Facebook greift nach Ihrem Leben: Privatsphäre vor Timeline schützen

Facebook nutzen 22 Millionen Menschen in Deutschland, jeder vierte Deutsche bekommt jetzt also die neue Timeline. Mit einem Klick sehen Besucher die Fotos von Ihnen, Ihrer Familie und Ihren Freunden und erfahren Informationen aus Ihrem ganzen Leben. Wie Timeline und Social Apps den Datenschutz aushöhlen und wie Sie sich dagegen wehren, erfahren Sie in diesem Artikel.

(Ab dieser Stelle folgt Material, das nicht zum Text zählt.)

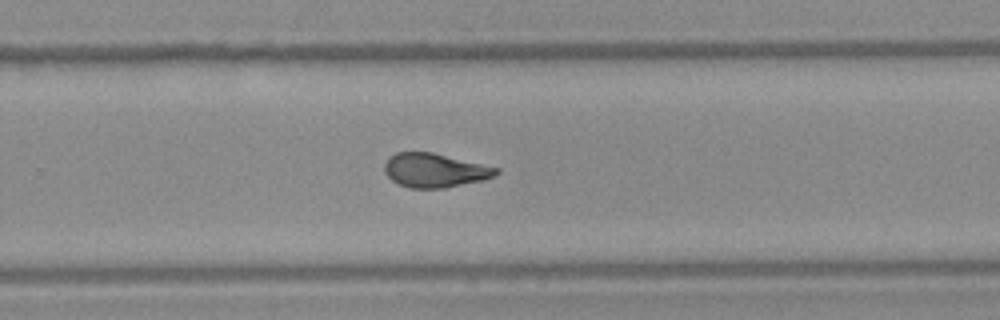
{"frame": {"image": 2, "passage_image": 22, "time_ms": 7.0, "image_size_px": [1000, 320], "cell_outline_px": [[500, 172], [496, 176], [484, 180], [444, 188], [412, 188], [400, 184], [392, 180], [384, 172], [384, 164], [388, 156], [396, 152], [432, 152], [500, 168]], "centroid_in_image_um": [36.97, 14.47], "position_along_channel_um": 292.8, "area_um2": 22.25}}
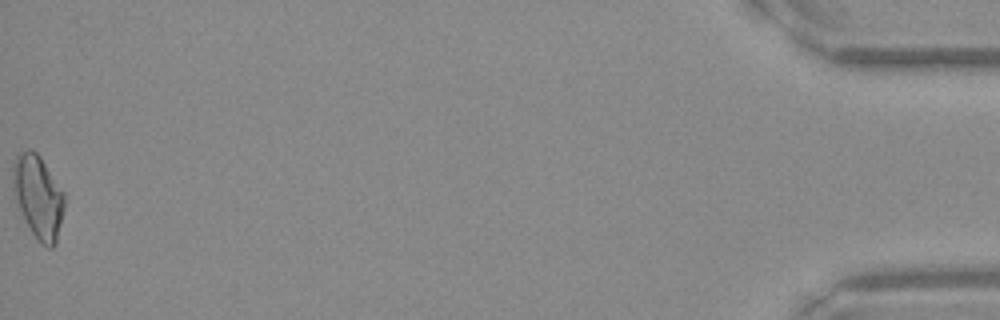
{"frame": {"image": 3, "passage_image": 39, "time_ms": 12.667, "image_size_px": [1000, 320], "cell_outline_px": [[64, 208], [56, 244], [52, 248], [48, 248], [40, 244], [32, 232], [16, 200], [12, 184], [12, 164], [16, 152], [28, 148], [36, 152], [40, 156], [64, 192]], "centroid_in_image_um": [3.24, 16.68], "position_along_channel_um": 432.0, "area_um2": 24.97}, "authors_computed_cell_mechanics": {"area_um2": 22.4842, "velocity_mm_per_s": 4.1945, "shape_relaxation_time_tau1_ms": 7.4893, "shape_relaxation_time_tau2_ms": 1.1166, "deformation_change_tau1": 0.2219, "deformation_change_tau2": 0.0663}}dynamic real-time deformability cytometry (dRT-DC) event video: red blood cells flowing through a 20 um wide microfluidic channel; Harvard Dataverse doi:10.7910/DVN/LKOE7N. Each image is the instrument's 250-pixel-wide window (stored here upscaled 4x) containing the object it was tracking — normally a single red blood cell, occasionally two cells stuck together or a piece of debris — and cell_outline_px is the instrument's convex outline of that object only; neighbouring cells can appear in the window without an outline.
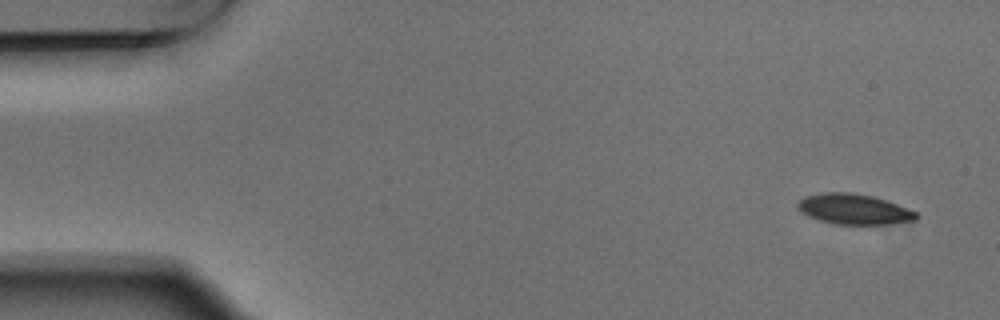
{"species": "Egyptian fruit bat (a non-hibernating species)", "species_latin": "Rousettus aegyptiacus", "temperature_condition": "warm", "stored_images_in_passage": 4, "camera_frame_rate_fps": 3000, "um_per_image_px": 0.085, "animal": {"sex": "male"}, "frame": {"image": 1, "passage_image": 1, "time_ms": 0.0, "image_size_px": [1000, 320], "cell_outline_px": [[916, 220], [884, 224], [836, 224], [820, 220], [808, 216], [796, 204], [804, 196], [824, 192], [852, 192], [872, 196], [896, 204], [916, 212]], "centroid_in_image_um": [72.56, 17.77], "position_along_channel_um": 12.4, "area_um2": 20.58}}
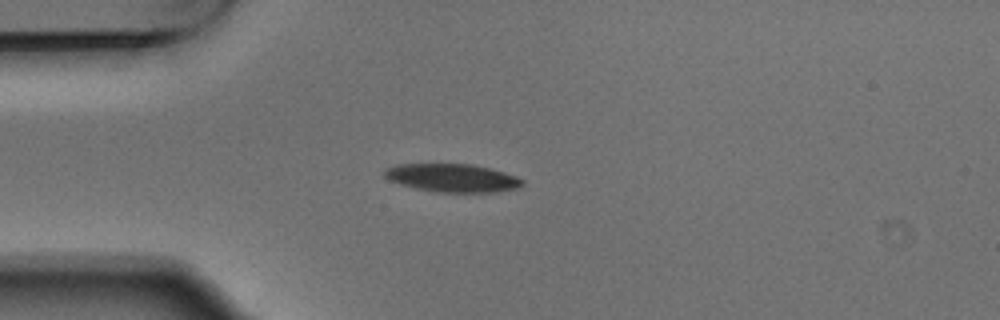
{"frame": {"image": 2, "passage_image": 4, "time_ms": 1.0, "image_size_px": [1000, 320], "cell_outline_px": [[524, 184], [520, 188], [496, 192], [436, 192], [416, 188], [400, 184], [384, 176], [384, 168], [396, 164], [472, 164], [504, 172], [516, 176], [524, 180]], "centroid_in_image_um": [38.48, 15.12], "position_along_channel_um": 46.5, "area_um2": 22.66}}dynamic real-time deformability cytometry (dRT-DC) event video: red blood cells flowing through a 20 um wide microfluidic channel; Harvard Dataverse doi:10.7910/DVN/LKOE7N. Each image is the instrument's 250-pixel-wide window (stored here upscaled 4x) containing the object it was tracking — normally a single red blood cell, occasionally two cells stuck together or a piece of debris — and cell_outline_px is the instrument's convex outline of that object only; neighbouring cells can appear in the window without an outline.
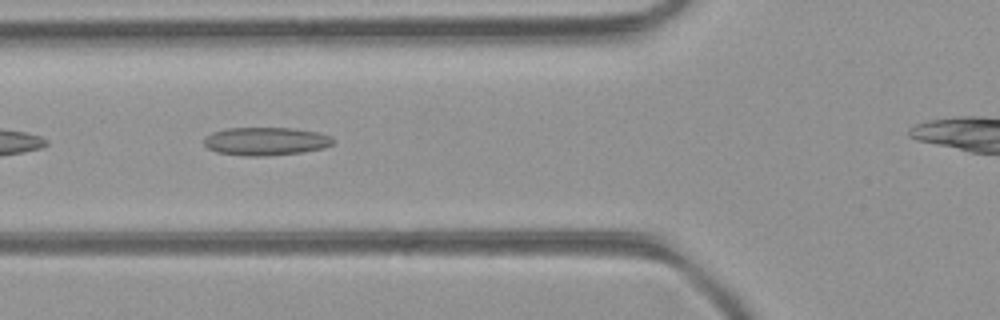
{"species": "common noctule bat (a hibernating species)", "species_latin": "Nyctalus noctula", "temperature_condition": "room temperature", "stored_images_in_passage": 35, "camera_frame_rate_fps": 3000, "um_per_image_px": 0.085, "animal": {"sex": "female", "body_mass_g": 21.9}, "frame": {"image": 1, "passage_image": 9, "time_ms": 2.667, "image_size_px": [1000, 320], "cell_outline_px": [[336, 140], [332, 144], [324, 148], [304, 152], [268, 156], [244, 156], [216, 152], [208, 148], [204, 144], [204, 136], [212, 132], [228, 128], [292, 128], [316, 132], [332, 136]], "centroid_in_image_um": [22.6, 12.01], "position_along_channel_um": 103.2, "area_um2": 21.39}}
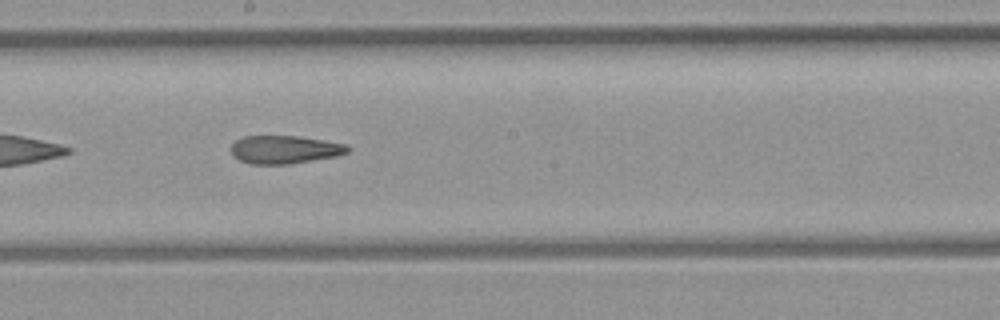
{"frame": {"image": 2, "passage_image": 18, "time_ms": 5.667, "image_size_px": [1000, 320], "cell_outline_px": [[352, 148], [348, 152], [336, 156], [288, 164], [248, 164], [232, 156], [232, 144], [236, 140], [244, 136], [296, 136], [324, 140], [348, 144]], "centroid_in_image_um": [24.21, 12.71], "position_along_channel_um": 224.0, "area_um2": 19.13}}
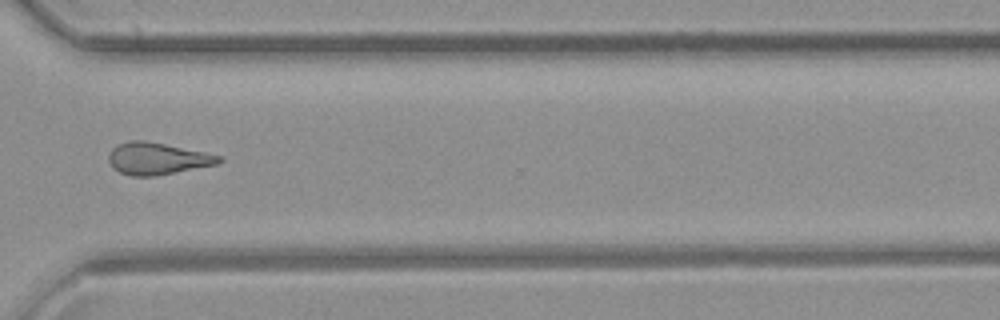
{"frame": {"image": 3, "passage_image": 28, "time_ms": 9.0, "image_size_px": [1000, 320], "cell_outline_px": [[224, 160], [216, 164], [156, 176], [132, 176], [120, 172], [112, 168], [108, 160], [108, 156], [112, 148], [120, 144], [132, 140], [144, 140], [204, 152], [220, 156]], "centroid_in_image_um": [13.34, 13.49], "position_along_channel_um": 357.3, "area_um2": 20.29}}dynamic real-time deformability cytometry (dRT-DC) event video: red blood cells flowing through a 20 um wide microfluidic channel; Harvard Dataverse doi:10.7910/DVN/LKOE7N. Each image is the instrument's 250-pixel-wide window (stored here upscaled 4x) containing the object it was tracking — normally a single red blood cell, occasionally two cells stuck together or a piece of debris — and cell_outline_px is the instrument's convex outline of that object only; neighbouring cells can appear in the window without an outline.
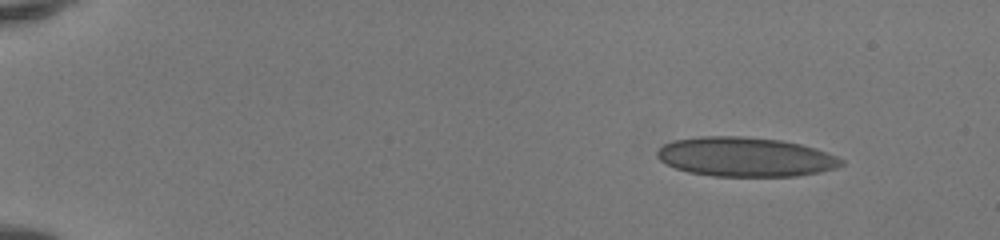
{"species": "human", "species_latin": "Homo sapiens", "temperature_condition": "room temperature", "stored_images_in_passage": 46, "camera_frame_rate_fps": 3000, "um_per_image_px": 0.085, "donor": {"sex": "female"}, "frame": {"image": 1, "passage_image": 1, "time_ms": 0.0, "image_size_px": [1000, 240], "cell_outline_px": [[844, 164], [840, 168], [820, 172], [796, 176], [712, 176], [688, 172], [664, 164], [656, 156], [656, 152], [664, 144], [672, 140], [700, 136], [744, 136], [784, 140], [816, 148], [828, 152], [844, 160]], "centroid_in_image_um": [63.37, 13.33], "position_along_channel_um": 21.6, "area_um2": 42.77}}
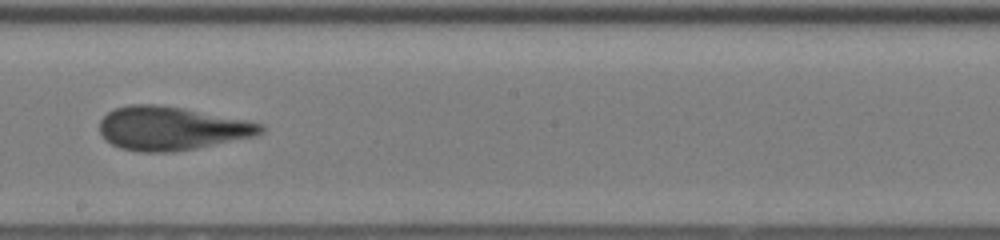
{"frame": {"image": 2, "passage_image": 26, "time_ms": 8.333, "image_size_px": [1000, 240], "cell_outline_px": [[264, 132], [256, 136], [196, 148], [172, 152], [140, 152], [120, 148], [112, 144], [100, 132], [100, 120], [108, 112], [116, 108], [128, 104], [156, 104], [184, 108], [248, 120], [264, 124]], "centroid_in_image_um": [14.61, 10.9], "position_along_channel_um": 233.6, "area_um2": 40.98}}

Kein Weg zurück: Die Timeline ist gekommen, um zu bleiben

Facebook hat die Timeline bereits im Herbst 2011 auf einer Entwicklerkonferenz vorgestellt und die Einführung angekündigt. Jetzt erfolgt die Umstellung von der alten Profilseite auf die neue Timeline, die in der deutschen Bezeichnung Chronik heißt.

Seit Anfang Januar 2012 suchen unzufriedene Facebook-Nutzer nach einem Weg zurück zur gewohnten Profilseite. Laut Facebook ist diese Suche vergeblich, denn es gibt von der Timeline keinen Weg zurück zur alten Profilseite.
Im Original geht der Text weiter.